Wednesday, June 18, 2008

It's Layout Day

Here is the initial design of the book. The one thing that might change is the spine. We all know how important the spine is, and we want to get it right. We may pull some of the brown into the spine, or use the fading technique that was employed on the Orange Pulp CD cover. This layout was designed by Chris Szostek, and he will also be helping with the layout and typesetting of the text.

We also have put together a quote page that will go inside the book. Here are a few of the quotes.

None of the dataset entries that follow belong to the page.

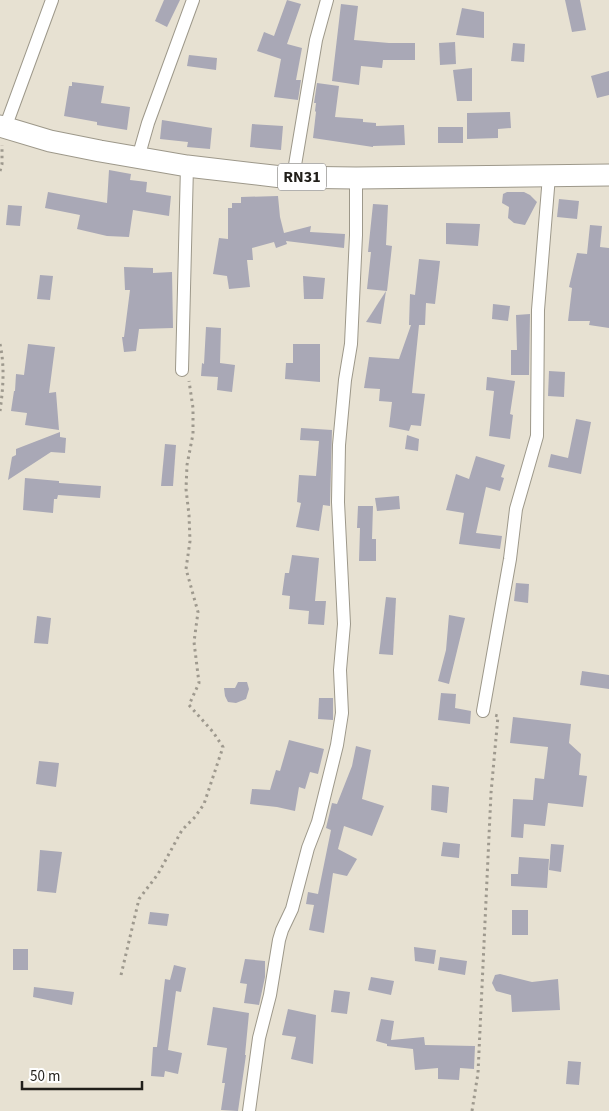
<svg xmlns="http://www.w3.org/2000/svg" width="609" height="1111" font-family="'Source Sans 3',sans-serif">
<rect width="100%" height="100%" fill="#e7e1d2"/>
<g fill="#a9a8b6">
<polygon points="164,0 180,0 167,27 155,21"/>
<polygon points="287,0 301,4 287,44 302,48 296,80 301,80 298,100 274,97 281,59 257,51 264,32 274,36"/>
<polygon points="565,0 580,0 586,30 572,32"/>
<polygon points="341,4 358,6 354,40 389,43 415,43 415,60 383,60 382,68 361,66 359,85 332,81"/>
<polygon points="462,8 484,12 484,38 456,35"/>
<polygon points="455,42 456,64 440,65 439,43"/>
<polygon points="513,43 525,44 524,62 511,61"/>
<polygon points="189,55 217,58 216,70 187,66"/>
<polygon points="472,68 472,101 457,101 453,70"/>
<polygon points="609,71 609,95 597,98 591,76"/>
<polygon points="72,82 104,86 101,103 130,107 127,130 97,125 97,122 64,116 69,86 72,86"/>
<polygon points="317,83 339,86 335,117 363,119 363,122 376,123 376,126 404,125 405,145 373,146 373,147 313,138 316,112 315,111 316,103 314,103"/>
<polygon points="510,112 511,128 498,129 498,138 467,139 467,113"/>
<polygon points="162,120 212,128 210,149 187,147 188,142 160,139"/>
<polygon points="252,124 283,126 281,150 250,147"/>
<rect x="438" y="127" width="25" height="16"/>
<polygon points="109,170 131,174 130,180 147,182 146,192 171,196 169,216 133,210 129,237 107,236 77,229 80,215 45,208 48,192 107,203"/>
<polygon points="507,192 524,192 530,195 537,202 525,225 514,223 508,218 509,207 502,203 503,194"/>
<polygon points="278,196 280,217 284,233 311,226 310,232 345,234 344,248 286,241 287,244 276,248 274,242 252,248 253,260 247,260 250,287 229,289 227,276 213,274 219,238 228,239 228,208 232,208 232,203 241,203 241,197"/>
<polygon points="559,199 579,201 577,219 557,217"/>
<polygon points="373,204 388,205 386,245 392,246 387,291 367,289 371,252 368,252"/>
<polygon points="8,205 22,206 20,226 6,225"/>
<polygon points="446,223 480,224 478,246 446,244"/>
<polygon points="590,225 602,226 600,247 609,248 609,328 589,325 590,321 568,321 572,288 569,287 577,253 587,254"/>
<polygon points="419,259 440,261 435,304 426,303 425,325 419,325 412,393 425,394 421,426 411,425 409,431 389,427 392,402 379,401 380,389 364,388 369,357 399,359 411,325 409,325 410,294 415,295"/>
<polygon points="124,267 153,268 153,273 172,272 173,328 139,329 136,351 124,352 122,337 124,337 130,290 125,290"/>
<polygon points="40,275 53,276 50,300 37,299"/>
<polygon points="303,276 325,278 323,299 304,299"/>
<polygon points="386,291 381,324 366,322"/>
<polygon points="493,304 510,306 508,321 492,319"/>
<polygon points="530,314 529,375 511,375 511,350 517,350 516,315"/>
<polygon points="206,327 221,328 220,363 235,365 232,392 217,390 218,377 201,376 202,363 204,364"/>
<polygon points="28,344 55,347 49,393 56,392 59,430 25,425 27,413 11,411 14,391 15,391 16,374 24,375"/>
<polygon points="293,344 320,344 320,382 285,379 286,363 293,363"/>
<polygon points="549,371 565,372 564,397 548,396"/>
<polygon points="487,377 515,381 510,414 513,415 510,439 489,436 494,391 486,390"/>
<polygon points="576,419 591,422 581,474 548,467 551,454 568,458"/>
<polygon points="301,428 332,430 330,506 323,505 319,531 296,527 301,503 297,502 299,475 316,476 319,441 300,440"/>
<polygon points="60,432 60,437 66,438 65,453 51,452 8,480 12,457 16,455 16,449"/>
<polygon points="407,435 419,439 418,451 405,449"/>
<polygon points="165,444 176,445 173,486 161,486"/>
<polygon points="476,456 505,465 501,477 504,478 500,491 486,487 476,533 502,536 500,549 459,544 464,513 446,510 456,474 469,479"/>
<polygon points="25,478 59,481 59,483 101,486 100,498 58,495 57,499 54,499 53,513 23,510"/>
<polygon points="399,496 400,509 377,511 375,498"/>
<polygon points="358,506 373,506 372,539 376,539 376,561 359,561 360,528 357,528"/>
<polygon points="292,555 319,558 315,601 326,601 324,625 308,624 309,611 289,609 290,596 282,595 285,573 289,573"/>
<polygon points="516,583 529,584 528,603 514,601"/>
<polygon points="386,597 396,598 393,655 379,654"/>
<polygon points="449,615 465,618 449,684 438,681 446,650"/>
<polygon points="37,616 51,618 48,644 34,643"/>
<polygon points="582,671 609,675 609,689 580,685"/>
<polygon points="238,682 247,682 249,689 246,699 236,703 228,702 225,696 224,688 235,688"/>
<polygon points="441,693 456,694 455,708 471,711 470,724 438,720"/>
<polygon points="319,698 333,698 333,720 318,719"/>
<polygon points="513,717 571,724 569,743 581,754 579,775 587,776 583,807 548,803 545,826 524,824 523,838 511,837 513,799 533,800 535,778 544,779 548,747 510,743"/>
<polygon points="289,740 324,749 318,774 310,772 305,789 299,787 295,811 277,807 250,804 252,789 270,790 276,770 280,771"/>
<polygon points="356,746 371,750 362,799 384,806 372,836 344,826 338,849 357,859 347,876 333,873 324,933 309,930 314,905 306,904 308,892 318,894 331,830 326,828 332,803 337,804 352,766"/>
<polygon points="39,761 59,763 56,787 36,784"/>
<polygon points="432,785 449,787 447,813 431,810"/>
<polygon points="443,842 460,844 459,858 441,856"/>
<polygon points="551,844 564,845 561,872 549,870"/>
<polygon points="40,850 62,852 56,893 37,891"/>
<polygon points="519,857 549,859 547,888 511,886 511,874 518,874"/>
<rect x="512" y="910" width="16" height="25"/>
<polygon points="150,912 169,914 167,926 148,924"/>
<polygon points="414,947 436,950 434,964 415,961"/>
<rect x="13" y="949" width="15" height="21"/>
<polygon points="440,957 467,961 465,975 438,970"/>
<polygon points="245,959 265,961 265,977 259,1005 244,1003 247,984 240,983"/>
<polygon points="174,965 186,968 181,992 176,991 168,1050 182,1053 178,1074 165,1071 164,1077 151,1076 153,1047 157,1047 165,979 170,980"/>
<polygon points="500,974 532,982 558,979 560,1010 512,1012 511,995 496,991 492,983 495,975"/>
<polygon points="371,977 394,981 391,995 368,990"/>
<polygon points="34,987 74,992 72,1005 33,997"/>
<polygon points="334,990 350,992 347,1014 331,1012"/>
<polygon points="213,1007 249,1013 245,1055 246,1055 238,1111 221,1110 225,1083 222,1083 227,1048 207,1045"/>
<polygon points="288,1009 316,1015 313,1064 291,1059 296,1037 282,1035"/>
<polygon points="381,1019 394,1021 391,1040 424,1037 425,1045 475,1046 474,1069 460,1068 459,1080 438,1079 438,1068 415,1070 413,1049 387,1046 387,1044 376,1041"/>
<polygon points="568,1061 581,1062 579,1085 566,1084"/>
</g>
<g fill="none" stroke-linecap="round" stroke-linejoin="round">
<g stroke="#9d988a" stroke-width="14">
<g id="minor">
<polyline points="5,128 52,0"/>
<polyline points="138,158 148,123 193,0"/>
<polyline points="293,177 316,40 327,0"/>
<polyline points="182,370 187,166"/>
<polyline points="483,711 510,559 516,509 537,436 538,310 549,176"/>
<polyline points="249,1111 259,1038 270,995 279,940 282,930 292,909 308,848 318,822 337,745 342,713 340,670 344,624 338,502 339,445 345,380 351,344 356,235 356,178"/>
</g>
</g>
<g stroke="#9d988a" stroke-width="23">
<polyline id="primary" points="0,126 50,141 100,151 187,166 282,177 356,178 609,175"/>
</g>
<g stroke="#9e998e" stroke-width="3" stroke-dasharray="2.5 4" stroke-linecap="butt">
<polyline points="0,171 2,164 2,145"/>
<path d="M0 344C5 367 3 389 0 411"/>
<polyline points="121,975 139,899 158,874 182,830 195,817 204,804 223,747 213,732 189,705 199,683 194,642 198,612 186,569 190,541 189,515 186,489 187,465 193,434 193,408 189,381"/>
<polyline points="472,1111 478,1073 491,793 498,716 494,715"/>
</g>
<use href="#minor" stroke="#fff" stroke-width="12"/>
<use href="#primary" stroke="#fff" stroke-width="21"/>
</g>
<g text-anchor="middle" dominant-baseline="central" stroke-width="5" stroke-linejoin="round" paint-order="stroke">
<rect fill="#fff" stroke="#64625f" stroke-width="1" x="278" y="163.5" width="48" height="27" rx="4"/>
<g font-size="16" font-weight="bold" fill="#211f1a">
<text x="302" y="177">RN31</text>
</g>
</g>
<path d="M22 1081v8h120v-8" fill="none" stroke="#211f1a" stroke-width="2.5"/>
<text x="30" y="1081" font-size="15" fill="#211f1a" stroke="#ffffff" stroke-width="4" paint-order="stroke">50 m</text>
</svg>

Ben Tanzer is a wizard. No doubt. A force. The power of the writing lies in the cracks between the big moments, Tanzer a sorcerer of subtlety and subtext. Most Likely You'll Go Your Way and I'll Go Mine is simple, pared back, up front, and beautiful, and Tanzer elevates the prose through rich scene and dialogue. Wizard Tanzer's magic book of spells is deep, and Most Likely You'll Go Your Way and I'll Go Mine is his most powerful and resonant potion.
-Nick Ostdick, editor of RAGAD and author of Sunbeams and Cigarettes.

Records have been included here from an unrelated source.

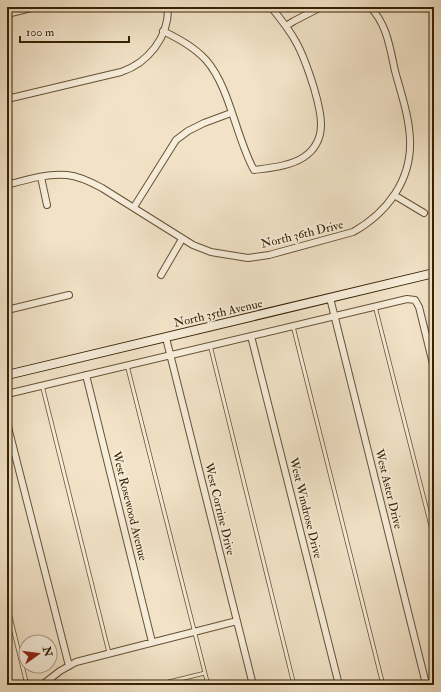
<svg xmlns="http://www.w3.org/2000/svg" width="441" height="692" font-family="'IM FELL Double Pica',serif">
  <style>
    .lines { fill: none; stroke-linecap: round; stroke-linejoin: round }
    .service-casing { stroke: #665234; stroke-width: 4.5 }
    .minor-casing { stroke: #665234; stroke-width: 8 }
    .secondary-casing { stroke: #372202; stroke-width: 10 }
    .service { stroke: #f7eddb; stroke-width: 3 }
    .minor { stroke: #f7eddb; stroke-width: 6 }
    .secondary { stroke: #f7eddb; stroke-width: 8 }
    .labels { text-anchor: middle; stroke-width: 3.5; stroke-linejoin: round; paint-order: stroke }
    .street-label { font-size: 12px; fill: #372202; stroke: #f7eddb }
  </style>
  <rect width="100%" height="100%" fill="#f2e3c8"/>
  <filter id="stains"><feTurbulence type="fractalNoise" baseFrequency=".005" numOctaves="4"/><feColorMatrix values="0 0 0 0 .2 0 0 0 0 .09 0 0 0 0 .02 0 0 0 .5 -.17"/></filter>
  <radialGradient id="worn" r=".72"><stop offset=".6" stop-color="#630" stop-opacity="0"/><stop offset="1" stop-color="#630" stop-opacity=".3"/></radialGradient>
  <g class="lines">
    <defs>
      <path id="service" d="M375,306L434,538
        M293,326L383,685
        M210,345L294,685
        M127,365L208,685
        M42,385L109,653
        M7,604L27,685
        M156,685L205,673"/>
      <path id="minor" d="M7,14L35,7
        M286,26L294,21L321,7
        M163,31C179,39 194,47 206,60C230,87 236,138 254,170C269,168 291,166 304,157C329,140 321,112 314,88C309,72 304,56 296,42C289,29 280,18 271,7
        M7,99L121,72C148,63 169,37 168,7
        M41,177L47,205
        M7,185C25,180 48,173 67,175C79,176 91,182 102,188L193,245L211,252L223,254L248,258L269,255L353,232C387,213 412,180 410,139C409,116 401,93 395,71C390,48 387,24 370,7
        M394,195L424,213
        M134,207L176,140L188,131L204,123L231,113
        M161,275L182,239
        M330,298L426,684
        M7,310L69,295
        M251,336L339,685
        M166,338L253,685
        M86,375L152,642
        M7,394L407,299L415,300L419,307L434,368
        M7,423L69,666
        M42,685L60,671L76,662L237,621
        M423,685L434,682"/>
      <path id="secondary" d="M7,375L434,273"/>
    </defs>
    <use href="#service" class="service-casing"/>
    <use href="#minor" class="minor-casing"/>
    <use href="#secondary" class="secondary-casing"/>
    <use href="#service" class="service"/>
    <use href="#minor" class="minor"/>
    <use href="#secondary" class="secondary"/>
  </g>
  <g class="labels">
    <g class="street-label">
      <text transform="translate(302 234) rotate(-14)" y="4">North 36th Drive</text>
      <text transform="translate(218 313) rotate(-13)" y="4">North 35th Avenue</text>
      <text transform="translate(389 489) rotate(76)" y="4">West Aster Drive</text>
      <text transform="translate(130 506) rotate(76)" y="4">West Rosewood Avenue</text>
      <text transform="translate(306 508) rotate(76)" y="4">West Windrose Drive</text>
      <text transform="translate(220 509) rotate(76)" y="4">West Corrine Drive</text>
    </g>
  </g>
  <rect width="441" height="692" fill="none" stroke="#f2e3c8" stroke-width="24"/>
  <rect x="8" y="8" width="425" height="676" fill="none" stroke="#372202" stroke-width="2"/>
  <rect x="12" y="12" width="417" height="668" fill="none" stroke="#372202"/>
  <g transform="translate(38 654) rotate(76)"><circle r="19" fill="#f7eddb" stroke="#aa9c84"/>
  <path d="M0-3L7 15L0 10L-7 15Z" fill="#8f2418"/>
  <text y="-6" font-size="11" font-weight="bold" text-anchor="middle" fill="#372202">N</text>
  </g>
  <path d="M20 36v6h109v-6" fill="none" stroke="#372202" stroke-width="2"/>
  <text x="26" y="36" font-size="12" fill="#372202" stroke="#f7eddb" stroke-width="3" paint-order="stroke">100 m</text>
  <rect width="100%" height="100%" filter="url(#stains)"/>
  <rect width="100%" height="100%" fill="url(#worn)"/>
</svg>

After reading many passages from his book, I connected with it from the very beginning. I love the dialogue between the characters. Sometimes all you need is a few distinct lines or sentences to get your imagination rolling. And the title: "Most likely you go your way and I'll go mine" is compelling to me. It has a kind of "punch" to it that most titles do not. I think it's a feeling or mood we can all relate to on a personal or emotional level. It stays with you.
- Michael Paige Glover, Artist

In the way a forgotten song can bring to mind an afternoon twenty years ago with bittersweet detail, Tanzer's world is hauntingly comforting, with his trademark ability to capture days in the details for which we remember them, and remind us of all the ways the songs we loved, and the language and popular culture we shunned or embraced shaped us, perhaps even on levels we'd yet to realize only moments before. In this follow up to "Lucky Man", Tanzer further demonstrates his remarkable skill in capturing the zeitgeist of micro-eras in recent decades, seemingly drawing on a combination of observation, memory and an intuitive understanding of situational layers in his storytelling. Utilizing sharp, personal and, at times, no-frills dialogue to create achingly familiar places and wonderfully relatable moments, Tanzer so cleverly utilizes otherwise surface pop-culture references to hypothesize beginnings of social and cultural movements through decidedly recognizable characters and moments, again demonstrating his innate understanding of the inseparable if not ethereal qualities of sounds, emotions, symbols, words and other simple, sacred life details.
- Amy Guth, author of Three Fallen Women

1 comment:

H. said...

Very cool to watch a project unfolding man--best of luck with it & keep the progress reports coming!